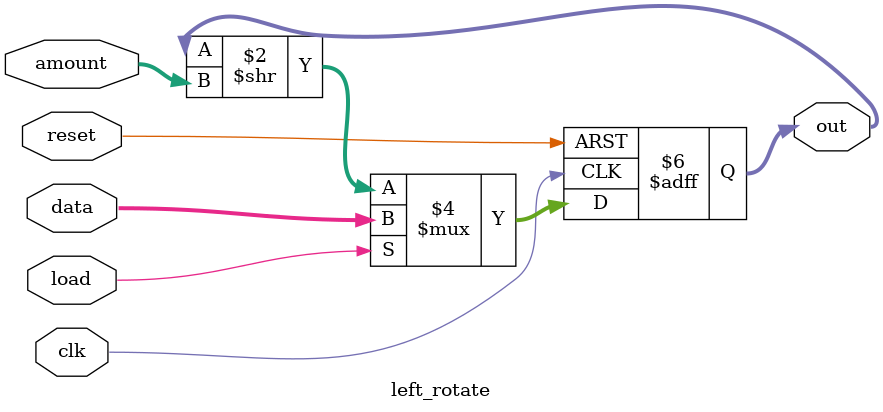
<source format=v>
module left_rotate(clk,reset,amount,data,load,out);
input clk,reset;
input [2:0] amount;
input [7:0] data;
input load;
output reg [7:0] out;
// when load is high, load data to out
// otherwise rotate the out register followed by left shift the out register by amount bits
always @(posedge clk or posedge reset)
begin
if(reset)
out <= 8'b0;
else if(load)
out <= data;
else
out <= out >> amount;
end
endmodule

</source>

══════

• **Instructions for the task**:
Copy out each line in the preceding records that contains "input".

• **Problem solution**:
input clk,reset;
input [2:0] amount;
input [7:0] data;
input load;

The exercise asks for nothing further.